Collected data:
+ + + + + + +

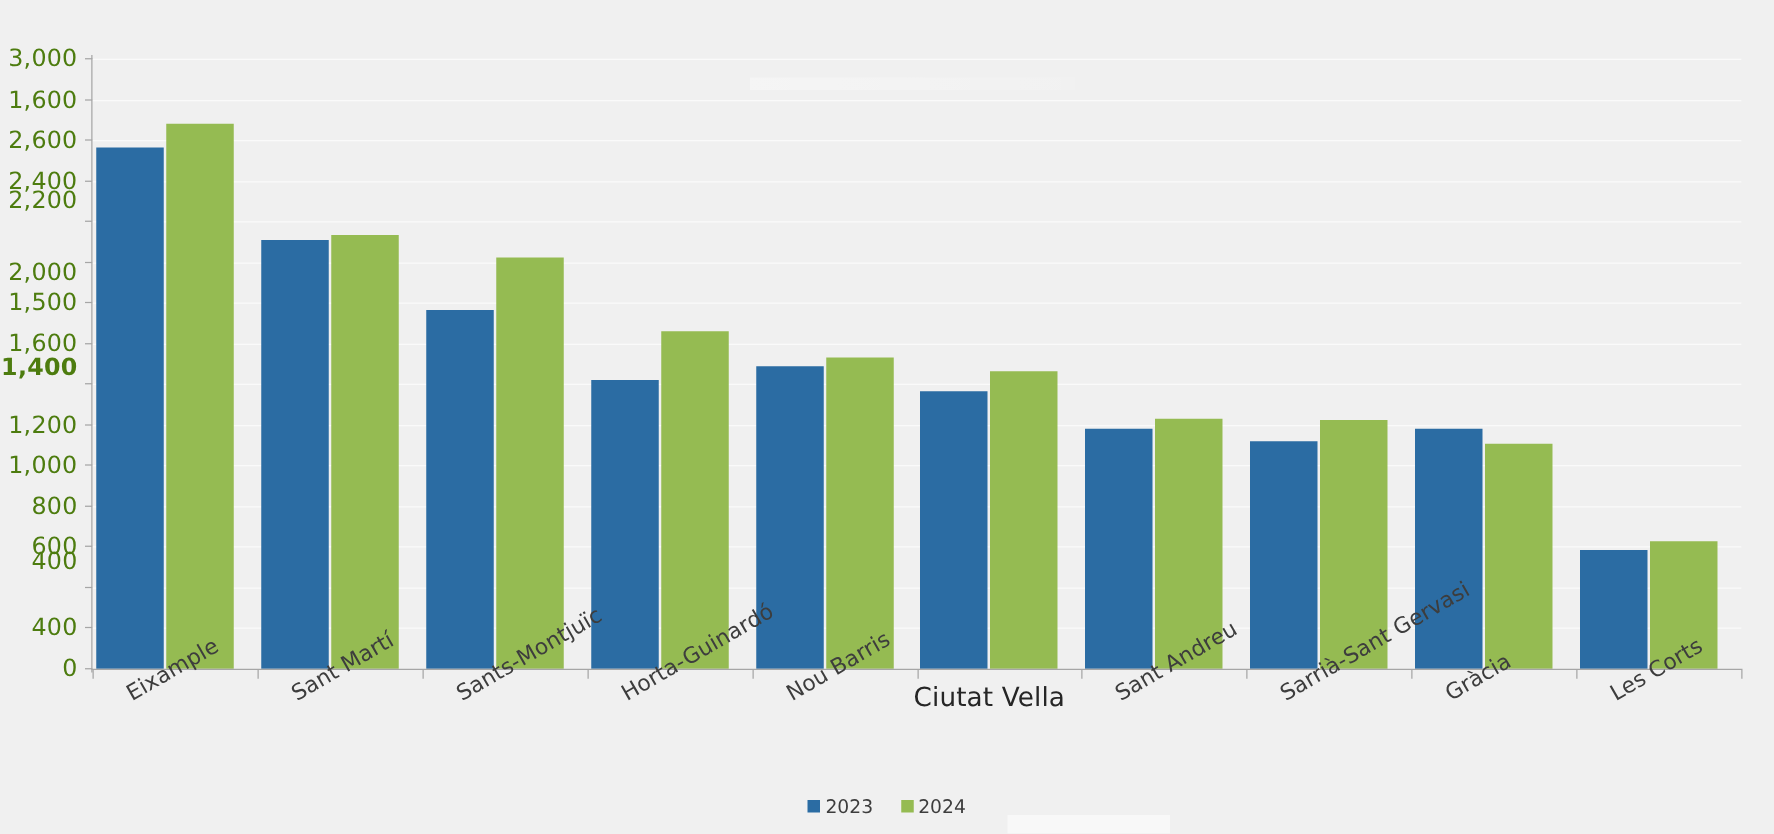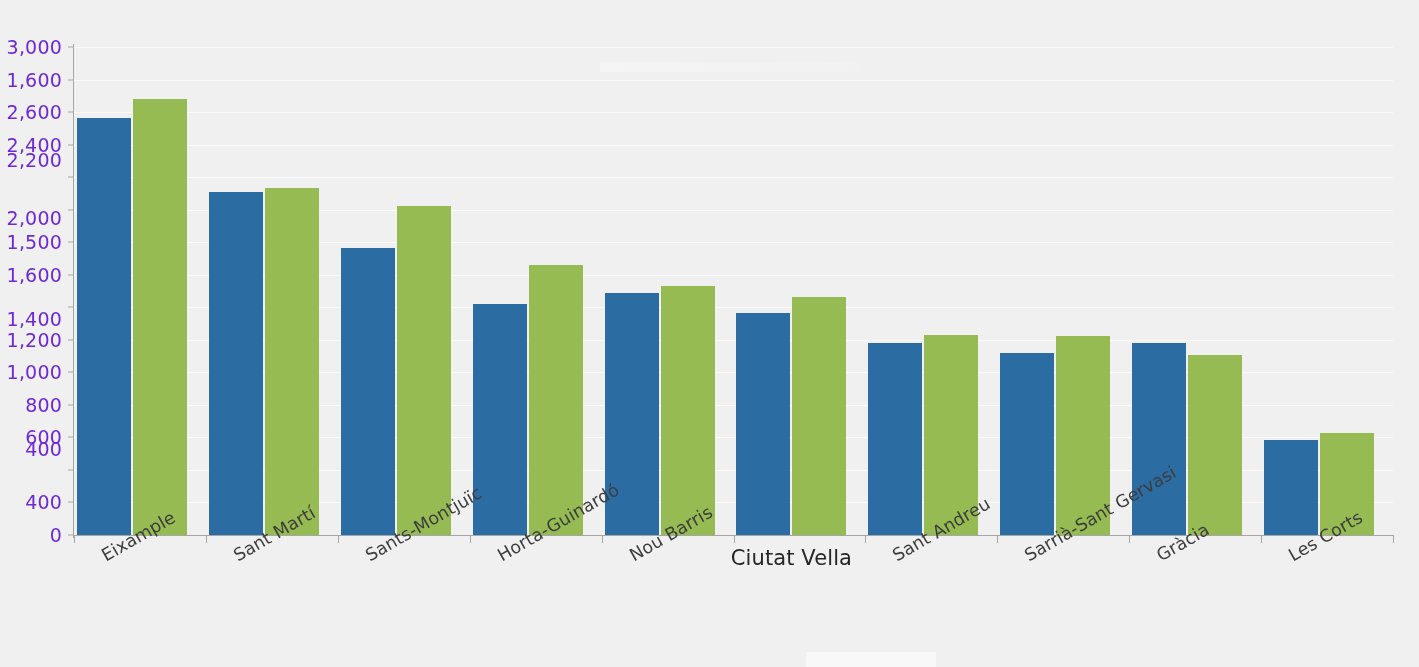"3,000" .y-tick-label { color: #6d28d9 -> #4d7c0f }
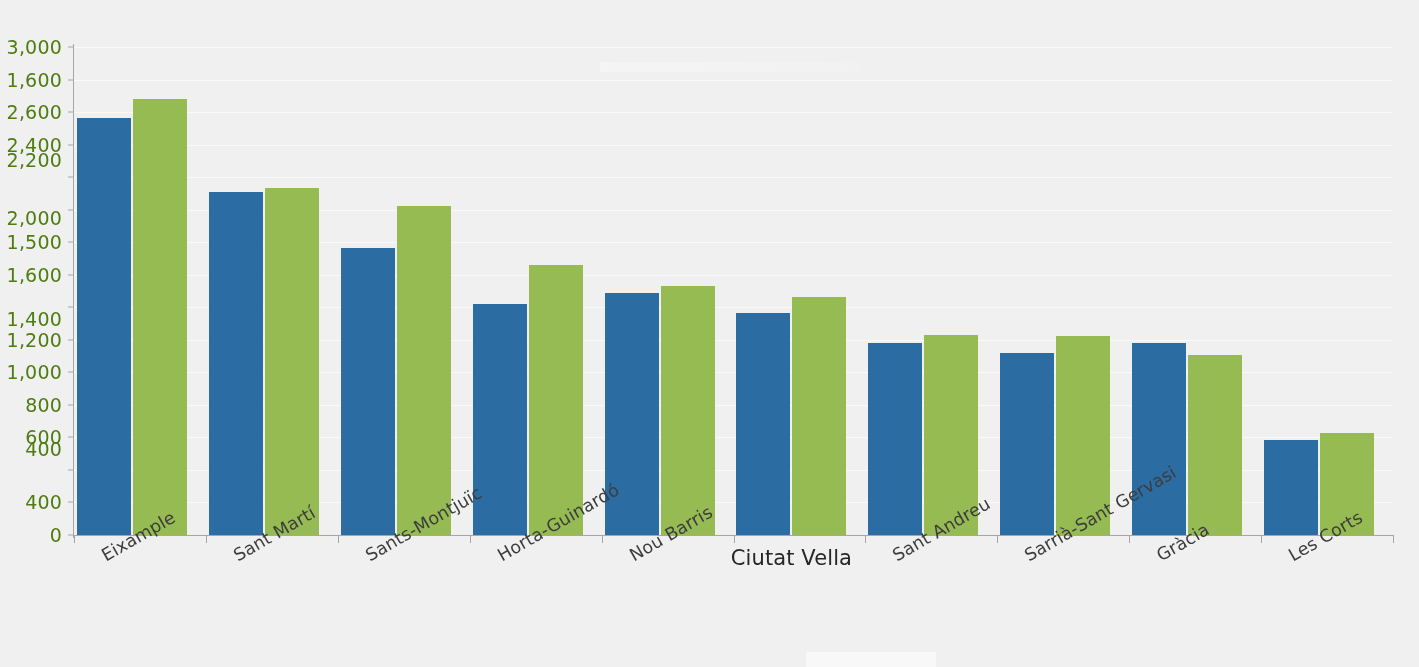"1,400" div.y-tick-label { font-weight: none -> bold; top: 319px -> 294px }
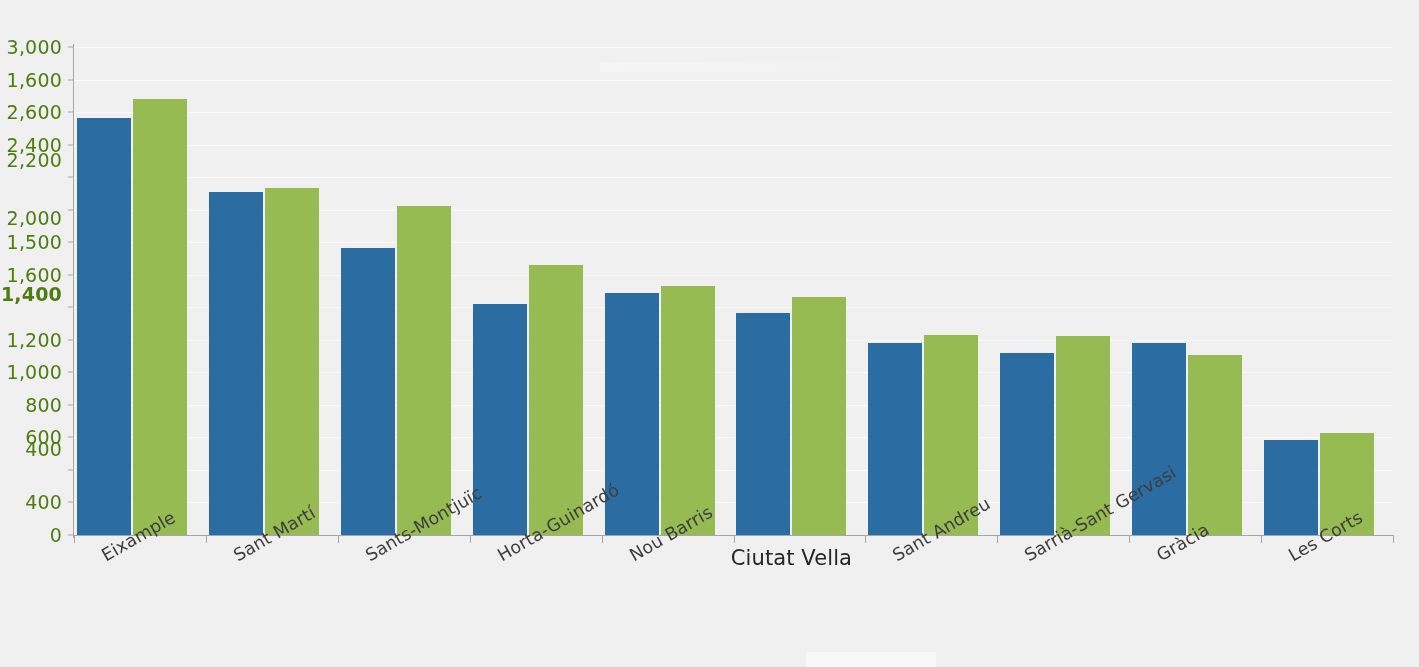"2023" div { html: none -> <div> <div> <span></span> <span>2023</span> </div> <div> <span></span> <span>2024</span> </div> </div> }
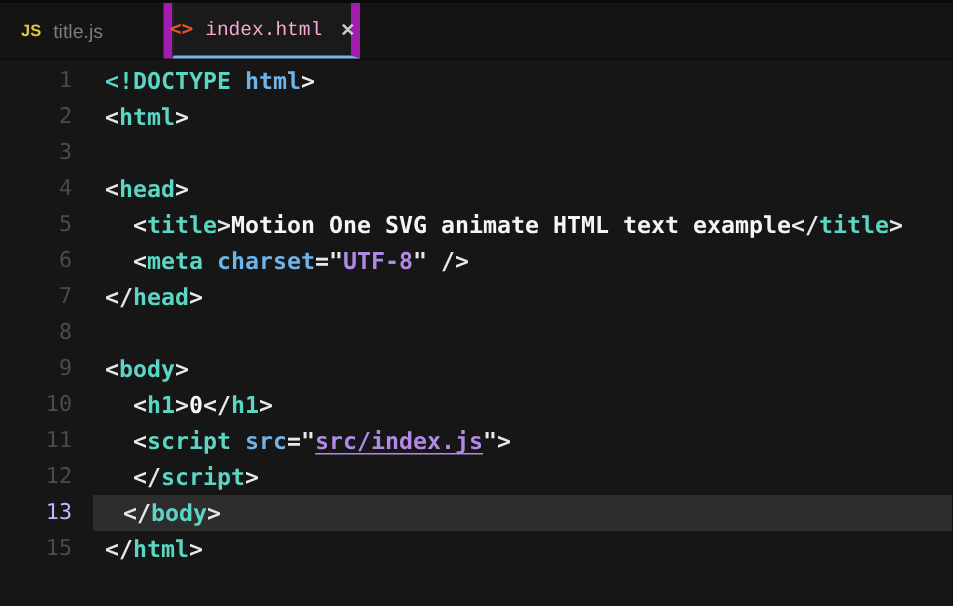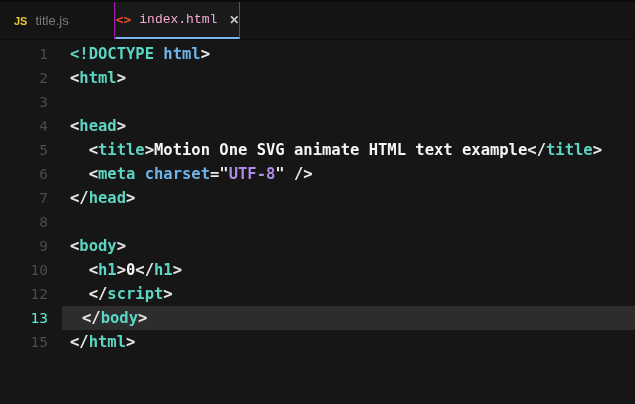"JS" .tab { border-right: 1px solid #a21caf -> 6px solid #a21caf }
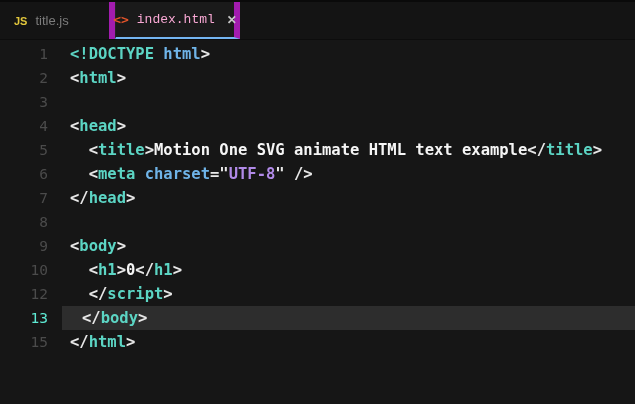"11" div.line { html: none -> <div><span>11</span><span><span> &lt;</span><span>script</span><span> </span><span>src</span><span>="</span><span>src/index.js</span><span>"&gt;</span></span></div> }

+ + + + + + +

### Task item
Leave the pictures aside and give every entry above again word for word.

### Solution to this exercise
"3,000" .y-tick-label { color: #6d28d9 -> #4d7c0f }
"1,400" div.y-tick-label { font-weight: none -> bold; top: 319px -> 294px }
"2023" div { html: none -> <div> <div> <span></span> <span>2023</span> </div> <div> <span></span> <span>2024</span> </div> </div> }
"JS" .tab { border-right: 1px solid #a21caf -> 6px solid #a21caf }
"11" div.line { html: none -> <div><span>11</span><span><span> &lt;</span><span>script</span><span> </span><span>src</span><span>="</span><span>src/index.js</span><span>"&gt;</span></span></div> }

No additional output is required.